#### Exercise prompt:
Output the data below line for line, exactly, up to and including the line where "https://www.tvoezdravje.mk" appears.

Records from a data collection
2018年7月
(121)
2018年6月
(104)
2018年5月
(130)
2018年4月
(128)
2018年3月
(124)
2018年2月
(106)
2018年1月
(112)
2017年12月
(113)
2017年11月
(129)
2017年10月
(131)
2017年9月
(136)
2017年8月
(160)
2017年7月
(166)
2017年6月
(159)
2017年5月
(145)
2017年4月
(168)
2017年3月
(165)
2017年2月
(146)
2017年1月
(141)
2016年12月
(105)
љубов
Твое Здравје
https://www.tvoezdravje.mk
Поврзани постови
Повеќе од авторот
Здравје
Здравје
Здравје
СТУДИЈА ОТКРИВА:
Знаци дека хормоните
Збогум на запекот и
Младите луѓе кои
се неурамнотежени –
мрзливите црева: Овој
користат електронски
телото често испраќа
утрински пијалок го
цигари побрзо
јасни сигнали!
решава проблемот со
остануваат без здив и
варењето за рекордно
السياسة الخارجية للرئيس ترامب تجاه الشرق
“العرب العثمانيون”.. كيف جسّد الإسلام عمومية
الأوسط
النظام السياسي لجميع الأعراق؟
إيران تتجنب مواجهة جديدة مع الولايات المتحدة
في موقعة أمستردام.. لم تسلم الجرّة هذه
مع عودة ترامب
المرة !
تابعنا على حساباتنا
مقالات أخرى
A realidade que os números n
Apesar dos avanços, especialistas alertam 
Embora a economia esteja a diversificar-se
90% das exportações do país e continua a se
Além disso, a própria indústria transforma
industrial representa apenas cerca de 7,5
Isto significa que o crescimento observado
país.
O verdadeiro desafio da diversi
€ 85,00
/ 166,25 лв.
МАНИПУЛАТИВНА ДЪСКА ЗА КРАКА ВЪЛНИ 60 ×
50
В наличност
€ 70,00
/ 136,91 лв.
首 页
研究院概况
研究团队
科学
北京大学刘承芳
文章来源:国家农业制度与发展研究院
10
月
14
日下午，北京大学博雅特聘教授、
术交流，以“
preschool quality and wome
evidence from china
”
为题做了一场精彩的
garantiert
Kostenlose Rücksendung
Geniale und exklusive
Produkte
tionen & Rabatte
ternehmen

#### Your solution:
2018年7月
(121)
2018年6月
(104)
2018年5月
(130)
2018年4月
(128)
2018年3月
(124)
2018年2月
(106)
2018年1月
(112)
2017年12月
(113)
2017年11月
(129)
2017年10月
(131)
2017年9月
(136)
2017年8月
(160)
2017年7月
(166)
2017年6月
(159)
2017年5月
(145)
2017年4月
(168)
2017年3月
(165)
2017年2月
(146)
2017年1月
(141)
2016年12月
(105)
љубов
Твое Здравје
https://www.tvoezdravje.mk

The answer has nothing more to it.